I’m a little surprised that they’re asking for advocacy group input. Are the studies being run out of academic institutions?
Also, Niels’ comments are showing up on my computer as unreadable gibberish with no vowels. Is that intentional?
I’m with you David Amulet.
Pal what is your general opinion about diagnosis of exclusion?
I can see a lot of cause to be skeptical of diseases that you can’t really test for. But on the other hand, the doctors tell me I have vulvadynia which is a diagnosis of exclusion. I know more research on my particular problem would be amazing because since none of my doctors really know what is wrong and how to fix it. I kind of feel like I’m in the dark ages. (For comparison, before being diagnosed with vulvadynia, I had Hodgkin’s lymphoma. Being a very well researched disease, my doctors seemed to always know what steps to take in my treatment, what drugs were intended to do, why they worked, and had several strategies for managing side effects. For my vulvadynia I have numbing cream, off label seizure medication for pain, and when that is not enough, ice.) So I sympathize with wanting more research about undiagnosed diseases, but I really want that money spent on diseases that are more likely to be under studied and than unrealistic.
Niels got diemvoweled.
Diagoses of exclusion are “trash can” diagnoses we use when we have failed to find any specific pathology behind the symptoms. They are defined by the fact that we’ve run out of tests (basically).

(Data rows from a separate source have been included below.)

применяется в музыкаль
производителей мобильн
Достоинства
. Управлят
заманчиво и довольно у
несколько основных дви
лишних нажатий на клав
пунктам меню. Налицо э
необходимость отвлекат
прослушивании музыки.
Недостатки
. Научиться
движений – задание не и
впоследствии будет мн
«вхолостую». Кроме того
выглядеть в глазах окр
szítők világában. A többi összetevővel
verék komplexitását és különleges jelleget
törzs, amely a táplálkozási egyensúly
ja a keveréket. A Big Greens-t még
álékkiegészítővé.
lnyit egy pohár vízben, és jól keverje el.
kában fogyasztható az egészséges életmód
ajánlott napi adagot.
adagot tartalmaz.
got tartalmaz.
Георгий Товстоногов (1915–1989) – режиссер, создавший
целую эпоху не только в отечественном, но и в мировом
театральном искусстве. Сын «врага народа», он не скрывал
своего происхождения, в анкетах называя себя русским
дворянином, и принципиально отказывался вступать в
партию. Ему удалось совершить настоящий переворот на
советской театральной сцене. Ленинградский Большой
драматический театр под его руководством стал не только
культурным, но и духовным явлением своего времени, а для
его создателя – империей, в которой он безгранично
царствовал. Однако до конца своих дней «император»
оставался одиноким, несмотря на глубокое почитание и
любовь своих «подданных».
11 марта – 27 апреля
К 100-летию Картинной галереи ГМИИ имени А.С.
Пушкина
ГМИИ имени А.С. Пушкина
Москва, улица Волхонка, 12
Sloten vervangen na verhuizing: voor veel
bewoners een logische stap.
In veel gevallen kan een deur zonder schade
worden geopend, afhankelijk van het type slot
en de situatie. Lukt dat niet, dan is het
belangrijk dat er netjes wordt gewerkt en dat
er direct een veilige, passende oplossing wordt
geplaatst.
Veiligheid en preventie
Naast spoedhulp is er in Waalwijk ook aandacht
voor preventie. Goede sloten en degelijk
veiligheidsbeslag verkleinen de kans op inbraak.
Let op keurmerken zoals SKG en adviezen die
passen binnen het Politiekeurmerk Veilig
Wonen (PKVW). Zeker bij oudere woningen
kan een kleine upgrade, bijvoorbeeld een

Actually, Wayne State in Detroit has an expert in vulvar diseases.
I have a post on Morgellons. My own thought is that it is due to chronic low basal NO levels, with the organ of presentation being the skin. Low NO increases the sensitivity of mast cells in the skin, making them so sensitive they activate with little or no provocation.
I suspect that some of the diseases that are characterized as “chronic infections” are actually due to low NO (actual bacterial infections would either be cleared, or unresponsive). The reason that chronic antibiotic use seems to help is (my hypothesis) due to a Jarisch-Herxheimer reaction from gut bacteria being killed by the antibiotics. The LPS and other antigens from the killed bacteria stimulate the immune system causing expression of iNOS and production of NO. That NO from iNOS adds to the basal level and causes slight improvement. This continued stimulation of the immune system by the Jarisch-Herxheimer reaction actually perpetuates the low NO state by what I call the “low NO ratchet” (discussed in my post on fever therapy and autism).